Just Puney, the man accurately surmises. Excellent, he thinks as he shuts the door behind him; it closes with a definite click of the latch.
“Keep it open.”
He experiences a physical shock and takes a half-step back. Puney’s voice sounds different, clear and strong. She stands back from the doorway, out of arm’s reach from the man.
“Oh, I thought you wanted it closed.” He laughs in a forced and creepy series of “Heh, hehs.”
“The door was open when you walked in. Why would you think that?”
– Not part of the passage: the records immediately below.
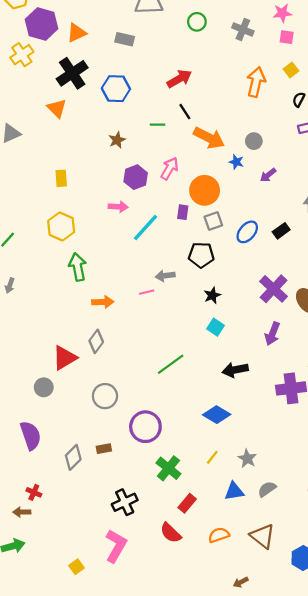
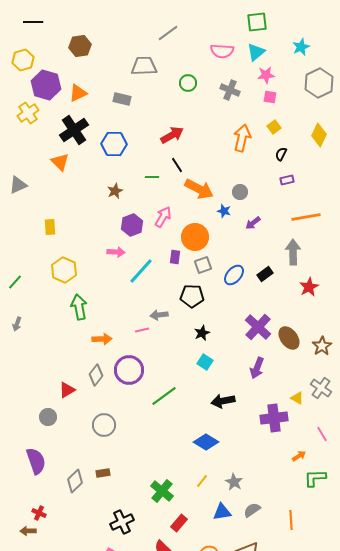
yellow rectangle: (61, 178) -> (50, 227), moved
red triangle: (64, 358) -> (67, 390), size x0.7
purple circle: (145, 427) -> (129, 370), moved

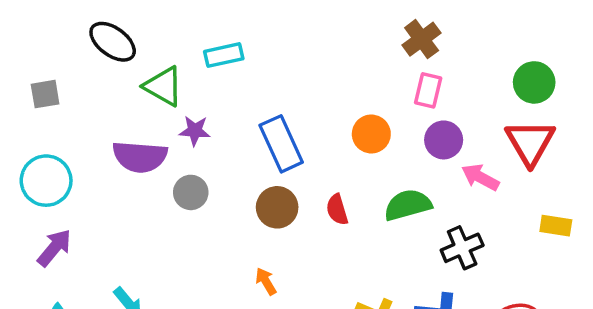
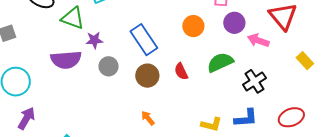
gray circle: (191, 192) -> (109, 66), moved
yellow rectangle: (556, 226) -> (305, 61), turned 48

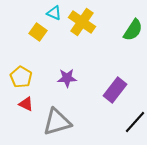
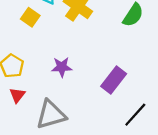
red triangle: (26, 104) -> (17, 95), turned 42

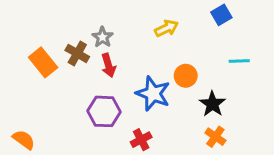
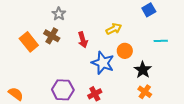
yellow arrow: (166, 28) -> (114, 29), moved
gray star: (103, 37) -> (59, 14), moved
red arrow: (108, 65) -> (83, 40), moved
purple hexagon: (104, 111) -> (63, 90), moved

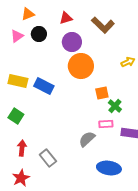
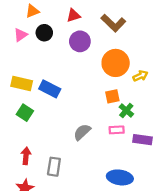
yellow arrow: (128, 62) -> (140, 76), moved
orange circle: (81, 66) -> (116, 63), moved
green square: (16, 116) -> (25, 113), moved
gray semicircle: (87, 139) -> (82, 132), moved
gray rectangle: (48, 158) -> (54, 167), turned 48

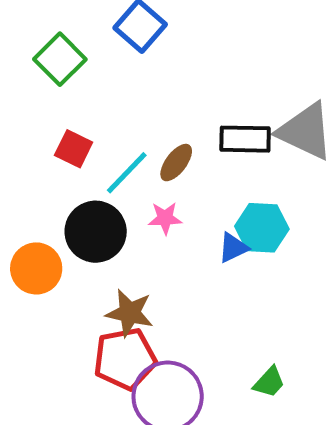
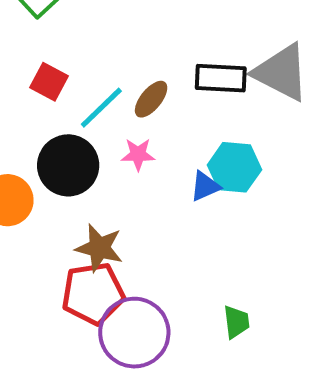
green trapezoid: (269, 382) -> (236, 322), turned -51

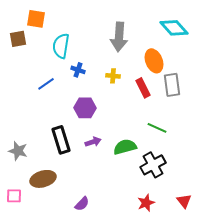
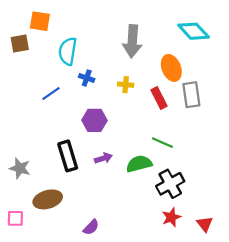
green line: (157, 128) -> (162, 143), moved
red star: (146, 203) -> (171, 217), moved

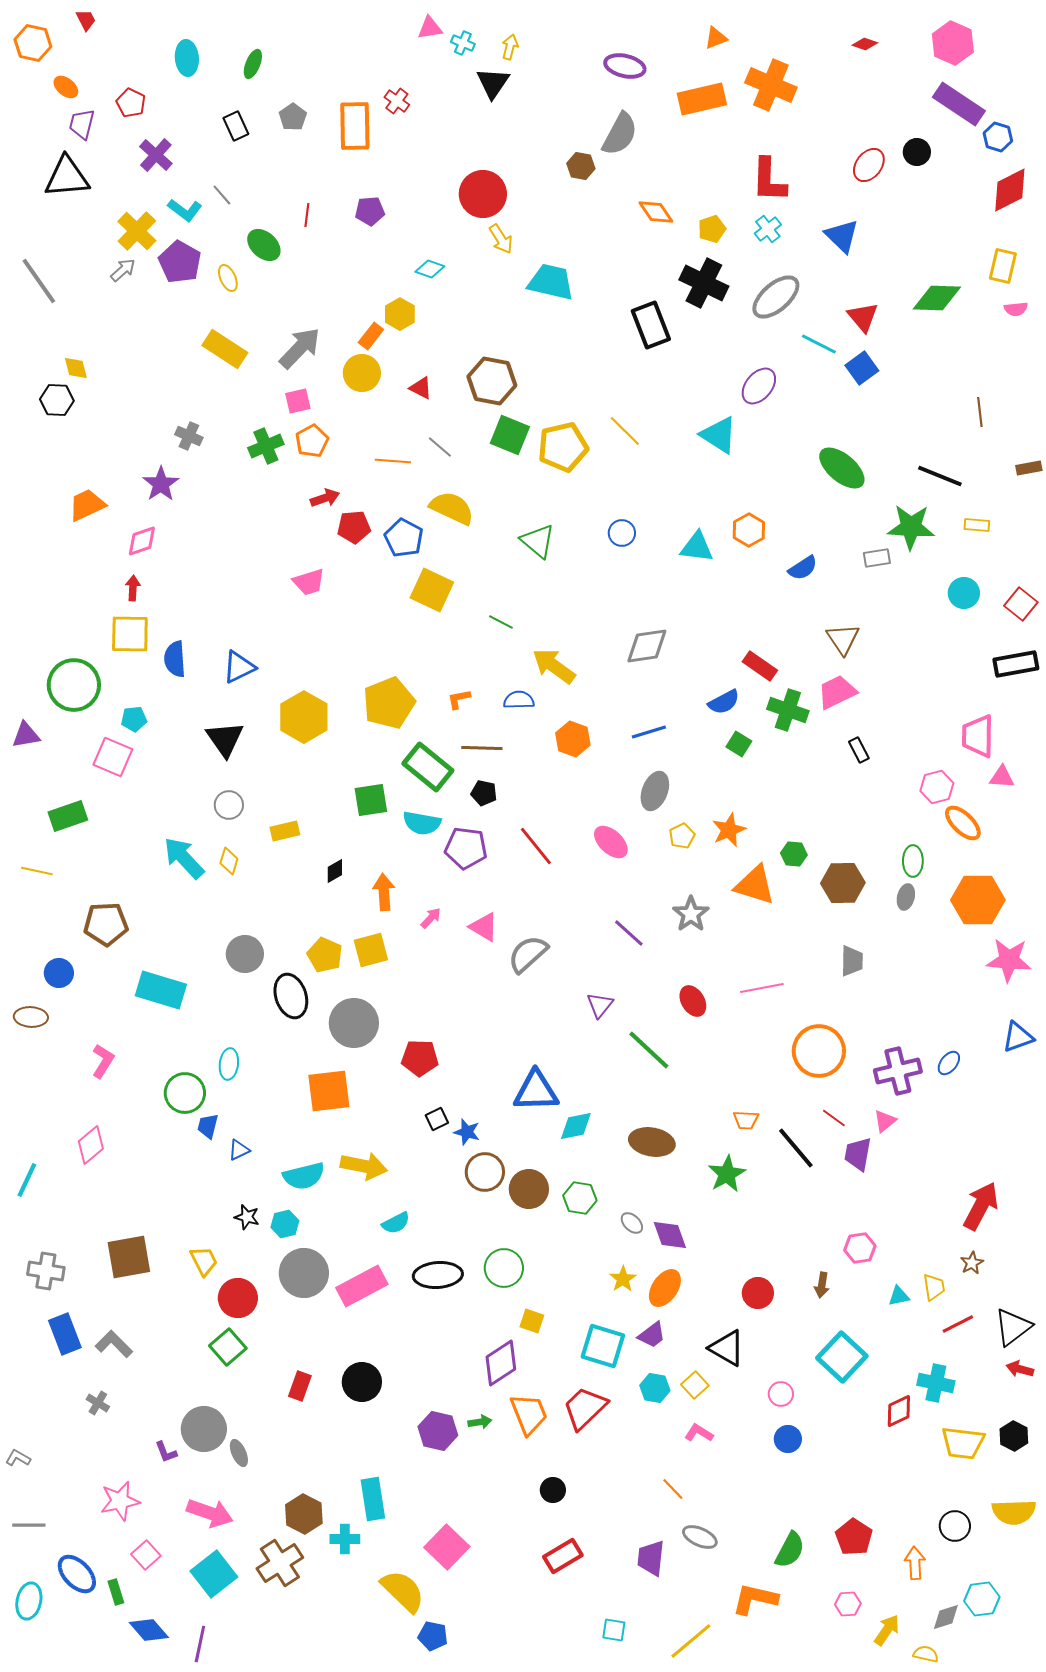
Puney stares at the man, very hard. She looks him in the face, gathering information as quickly as he did seconds earlier. Fine hairs on her neck prickle and stand at attention. There is a physical connection to her animal ancestors, a leftover gift of evolution that is needed now as much as in the past.
“Open. The. Door.”
She speaks slowly to ensure that he understands. Her feet are firmly planted and her knees are slightly bent, ready to spring out of harm’s way. In her hand, she holds a pen, no longer twirling it between her fingers. Rather, it is repositioned in her palm, grasped by all fingers as a weapon, ready to stab and poke as needed.
Taking another step back, the man opens the door and a gust of fresh air gusts into the room. Puney exhales a sigh of relief, not realizing until that moment she was holding her breath. In a cross between a smile and a snarl, she shows her teeth.
“Now, what can I do for you?” she asks and wonders with an internal sense of exhaustion, what can I do for me?
When everyone and everything is a potential threat, Puney startles at the drop of pin. Her instincts are shadowed by anxiety and exaggerated by the constant clanging of bells and whistles sounding their warning. It’s a hyper-vigilance that cannot be maintained. She knows something has got to give and sincerely hopes that it’s not her.